И площадь, и улица, все вплоть до окна, где лежала бабушка, набилось народом с одной мыслью у каждого: успеют ли навесить колокол, примет ли господь бабушкину жертву?
Из уст в уста сообщали бабушке все, что делалось около церкви. Уж дело подходило к полудню. Надвигалась гроза. В последний раз из-под темной тучи выглянуло солнце, как грозное око творца, а под ним еще сверкала безмятежная даль золотистых небесных полей. В это мгновение раздался первый протяжный удар колокола. Вздох облегчения пронесся в многотысячной, обнажившей головы толпе, и стало тихо, так тихо, как бывает только во сне, и все взгляды устремились в окно, где вдруг показалось мертвенно-бледное лицо вставшей бабушки, с громадными черными глазами, с протянутыми руками туда, где сверкало еще из-под туч последними яркими лучами солнце, и губы ее вдохновенно шептали просившим ее лечь:
— Он сам, он, творец наш здесь, — могу ли я лежать…
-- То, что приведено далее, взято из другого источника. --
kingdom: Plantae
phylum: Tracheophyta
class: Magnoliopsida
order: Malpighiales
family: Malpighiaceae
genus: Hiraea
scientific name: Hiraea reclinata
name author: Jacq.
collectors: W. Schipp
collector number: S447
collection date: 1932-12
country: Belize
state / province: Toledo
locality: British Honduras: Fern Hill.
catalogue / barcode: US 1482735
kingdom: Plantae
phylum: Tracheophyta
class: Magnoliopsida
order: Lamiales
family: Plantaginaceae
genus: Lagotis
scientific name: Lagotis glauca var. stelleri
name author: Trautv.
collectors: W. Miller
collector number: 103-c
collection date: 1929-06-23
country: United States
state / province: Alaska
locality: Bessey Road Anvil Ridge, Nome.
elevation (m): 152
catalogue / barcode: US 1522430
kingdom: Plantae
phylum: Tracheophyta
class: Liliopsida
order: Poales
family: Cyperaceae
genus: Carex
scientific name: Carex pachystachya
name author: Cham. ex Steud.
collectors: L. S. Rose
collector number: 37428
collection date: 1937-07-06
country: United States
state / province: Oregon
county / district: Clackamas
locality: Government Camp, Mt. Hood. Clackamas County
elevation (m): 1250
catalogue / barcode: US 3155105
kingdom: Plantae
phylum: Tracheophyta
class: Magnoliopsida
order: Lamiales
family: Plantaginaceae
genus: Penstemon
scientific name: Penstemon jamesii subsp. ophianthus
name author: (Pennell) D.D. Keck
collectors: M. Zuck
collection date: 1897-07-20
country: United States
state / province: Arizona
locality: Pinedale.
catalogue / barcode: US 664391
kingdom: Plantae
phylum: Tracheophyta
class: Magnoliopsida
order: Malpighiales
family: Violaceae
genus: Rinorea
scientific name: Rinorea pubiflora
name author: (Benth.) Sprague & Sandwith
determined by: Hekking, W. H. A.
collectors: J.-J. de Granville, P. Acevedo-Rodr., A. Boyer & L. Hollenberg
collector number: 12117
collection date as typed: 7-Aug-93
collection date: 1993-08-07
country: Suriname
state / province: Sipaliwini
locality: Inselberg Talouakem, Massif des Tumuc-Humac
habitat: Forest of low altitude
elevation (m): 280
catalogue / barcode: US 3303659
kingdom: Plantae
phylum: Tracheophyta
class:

Безмолвно, страшно и радостно все смотрела она.
Черные тучи уже охватили небо, закрыли солнце, сразу стало темно, а колокол гудел, и лились его медные звуки, торопясь и догоняя друг друга. Навстречу им уже неслись сверху раскатистые мощные удары грома: точно с высот с грохотом само небо валилось на землю…
Гром гремел, и молния бороздила небо, словно разрывая на части над самой землей опустившиеся тучи.
Полил дождь, как из ведра, сплошной, серой массой укрывший все, и сразу потекла река грязной воды по опустевшей улице; все выше поднималась она и кипела, покрытая пузырями.
А бабушка лежала удовлетворенная и смотрела на всех окружающих.
— Еще раз хочу исповедаться.
Перед исповедью бабушка подзывала всех, просила прощения, прощалась по очереди и каждому говорила: «Мою волю узнаешь».
Сейчас же после причастия бабушка прошептала:
— Тоска подступает… уходите все…
И когда выходили, она провожала всех долгим взглядом. Невестку она удержала последнюю, погладила ее по голове и тихо проговорила:
— Умница моя, — тебе передаю дом… Как уберут меня, зайди в мою горницу и там в комоде, в ларце, убери, что не надо.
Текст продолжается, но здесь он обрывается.